DETALHES DA TAREFA: Que títulos encabeçam as secções do texto fornecido? Indique-os todos.

TEXTO FORNECIDO:
2015-04-30

Quando me apagar

Independentemente do mérito da imortalidade da obra de cada um, interrogo-me o que acontecerá a tudo aquilo que deixarmos publicado na Internet antes de morrermos realmente. Virtualmente poderá manter-se online durante muito mais tempo. Quem terá acesso, posterior ao nosso desaparecimento, às contas nos blogs, redes sociais, etc. que temos espalhadas pelo ciberespaço? Quem conseguirá decifrar as palavras-passe que garantem a segurança contra a utilização das nossas contas por terceiros? E quereremos que as decifrem? ou que as liquidem de vez?
Para além disso, há os contactos virtuais que se estabelecem. E muitos nunca passam disso mesmo. De virtuais. Como poderão distinguir a ausência por desinteresse, ou por outros interesses, da ausência por motivos de força maior? Por razões que não dão hipótese de contestação?
Quem se aperceberá deste grande apagão? Quais dos amigos reais conhecem plenamente a dimensão virtual deste eu? Do meu autor? Haverá possibilidade de deixar em testamento a nossa dimensão virtual? Ou, nem que seja virtualmente, haverá lugar a enterro?
Lápide alguma marcará este final.

Inconfessável

Calo o que sinto, pois não o posso partilhar. Nem contigo, nem com outra, o que ainda está em brasa dentro do meu coração. Sei que posso contar contigo, pois nada me perguntarás. Talvez com medo de reacenderes este vulcão adormecido. Cuja fúria já vislumbraste. Cujo poder já desejaste. E não mais o quererás, de tal forma incontrolável e ilógico ele surge.
De que adianta tanto poder se não for controlável? Só nos poderá magoar, se não nos deixar felizes para sempre. E sempre, é o tempo que este sentimento amordaçado parece ter. E se, para sempre, tiver que ficar no meu peito prisioneiro, assim será. A última coisa que desejo é voltar a magoar-te.
Magoar-me não me assusta. Por isso não fujo de ti a sete pés. Já no passado fugi e de nada me serviu.
Tenho que domar o indomável.
Tive que confessar o inconfessável.

2015-04-29

Dadas as listas de base

As bases de dados estão cada vez mais presentes nas nossas vidas. Aceitamos quase sem pensar em ceder os nossos dados, que ficarão compilados em listas.
Talvez por isso abracemos com agrado a constituição de novas listas. Torcemos o nariz às listas VIP, talvez por temermos ficar excluídos. Mas a constituição de listas que marquem terceiros para nossa conveniência, é recebida de braços abertos. Independentemente da Constituição.
Hoje pugnamos pela lista pública dos pedófilos, para salvaguardar as nossas crianças.
Amanhã pugnaremos pela lista pública dos homicidas, para salvaguardar as nossas vidas.
Depois, certamente, pela lista pública dos gatunos, para salvaguardar os nossos bens materiais.
Publique-se!

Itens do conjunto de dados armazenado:

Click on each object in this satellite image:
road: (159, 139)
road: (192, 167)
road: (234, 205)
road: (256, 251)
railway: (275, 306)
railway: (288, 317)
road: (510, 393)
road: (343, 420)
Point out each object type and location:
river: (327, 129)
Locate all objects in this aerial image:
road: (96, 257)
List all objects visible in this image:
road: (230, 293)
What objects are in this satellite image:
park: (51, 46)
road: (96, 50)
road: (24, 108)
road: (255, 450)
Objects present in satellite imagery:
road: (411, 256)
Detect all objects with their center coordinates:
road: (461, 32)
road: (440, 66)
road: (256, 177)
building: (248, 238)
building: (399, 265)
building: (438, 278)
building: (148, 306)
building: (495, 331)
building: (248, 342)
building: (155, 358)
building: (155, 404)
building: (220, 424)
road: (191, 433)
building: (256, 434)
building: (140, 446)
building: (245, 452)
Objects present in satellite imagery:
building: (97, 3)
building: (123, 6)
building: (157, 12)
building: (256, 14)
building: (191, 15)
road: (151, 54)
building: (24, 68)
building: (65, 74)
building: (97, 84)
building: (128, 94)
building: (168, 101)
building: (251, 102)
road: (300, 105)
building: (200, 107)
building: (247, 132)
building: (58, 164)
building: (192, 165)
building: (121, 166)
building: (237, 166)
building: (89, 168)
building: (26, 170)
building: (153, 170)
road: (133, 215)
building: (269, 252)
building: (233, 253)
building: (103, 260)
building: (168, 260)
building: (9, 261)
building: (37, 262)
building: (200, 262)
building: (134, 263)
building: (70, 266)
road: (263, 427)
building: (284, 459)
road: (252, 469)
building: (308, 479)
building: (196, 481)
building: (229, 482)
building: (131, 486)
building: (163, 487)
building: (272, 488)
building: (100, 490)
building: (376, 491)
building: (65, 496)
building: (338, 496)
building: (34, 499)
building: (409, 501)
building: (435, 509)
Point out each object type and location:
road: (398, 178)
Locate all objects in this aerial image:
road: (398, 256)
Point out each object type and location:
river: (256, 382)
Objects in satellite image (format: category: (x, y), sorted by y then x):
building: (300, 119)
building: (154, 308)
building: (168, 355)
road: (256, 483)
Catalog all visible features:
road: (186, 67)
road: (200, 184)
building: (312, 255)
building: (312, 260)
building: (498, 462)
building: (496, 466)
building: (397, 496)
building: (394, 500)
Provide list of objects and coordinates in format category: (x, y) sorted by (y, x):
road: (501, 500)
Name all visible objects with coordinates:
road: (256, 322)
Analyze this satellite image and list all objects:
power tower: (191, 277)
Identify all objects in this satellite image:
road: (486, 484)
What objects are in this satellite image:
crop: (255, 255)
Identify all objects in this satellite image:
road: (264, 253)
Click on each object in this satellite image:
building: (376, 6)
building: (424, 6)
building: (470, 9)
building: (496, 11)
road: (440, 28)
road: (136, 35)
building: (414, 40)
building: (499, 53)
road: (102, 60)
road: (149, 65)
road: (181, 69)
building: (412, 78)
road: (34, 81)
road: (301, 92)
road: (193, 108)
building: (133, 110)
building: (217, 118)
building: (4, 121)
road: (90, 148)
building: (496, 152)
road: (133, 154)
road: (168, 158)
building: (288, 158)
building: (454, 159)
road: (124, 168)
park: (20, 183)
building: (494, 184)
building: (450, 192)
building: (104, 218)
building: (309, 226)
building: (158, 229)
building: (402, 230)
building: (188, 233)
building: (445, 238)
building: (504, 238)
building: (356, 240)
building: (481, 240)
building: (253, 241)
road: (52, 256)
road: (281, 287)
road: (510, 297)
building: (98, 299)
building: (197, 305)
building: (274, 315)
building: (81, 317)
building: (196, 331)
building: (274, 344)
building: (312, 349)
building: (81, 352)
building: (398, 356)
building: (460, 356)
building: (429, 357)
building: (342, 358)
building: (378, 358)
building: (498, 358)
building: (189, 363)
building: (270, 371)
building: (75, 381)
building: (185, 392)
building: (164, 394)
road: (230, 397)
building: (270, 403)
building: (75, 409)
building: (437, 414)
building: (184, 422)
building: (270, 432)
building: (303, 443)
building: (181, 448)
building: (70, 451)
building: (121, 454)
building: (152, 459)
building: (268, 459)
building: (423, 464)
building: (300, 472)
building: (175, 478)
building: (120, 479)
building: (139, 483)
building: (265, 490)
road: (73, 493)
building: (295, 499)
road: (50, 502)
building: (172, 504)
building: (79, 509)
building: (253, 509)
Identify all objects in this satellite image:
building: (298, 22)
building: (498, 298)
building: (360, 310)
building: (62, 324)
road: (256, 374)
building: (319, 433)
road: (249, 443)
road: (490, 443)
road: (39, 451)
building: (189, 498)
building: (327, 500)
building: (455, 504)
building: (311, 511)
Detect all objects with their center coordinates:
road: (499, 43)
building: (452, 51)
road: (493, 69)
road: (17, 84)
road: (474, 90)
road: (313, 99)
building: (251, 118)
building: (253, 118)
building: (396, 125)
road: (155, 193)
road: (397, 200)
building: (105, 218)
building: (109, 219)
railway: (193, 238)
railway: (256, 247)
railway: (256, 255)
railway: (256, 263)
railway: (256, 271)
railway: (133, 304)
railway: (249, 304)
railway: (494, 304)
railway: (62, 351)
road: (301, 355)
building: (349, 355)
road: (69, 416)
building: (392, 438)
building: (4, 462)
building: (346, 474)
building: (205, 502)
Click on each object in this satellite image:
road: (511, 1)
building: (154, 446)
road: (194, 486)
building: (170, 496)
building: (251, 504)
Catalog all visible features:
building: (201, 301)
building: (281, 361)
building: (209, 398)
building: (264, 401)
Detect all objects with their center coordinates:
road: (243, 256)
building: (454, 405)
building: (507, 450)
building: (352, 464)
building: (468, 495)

SOLUÇÃO DO PROBLEMA:
- Quando me apagar
- Inconfessável
- Dadas as listas de base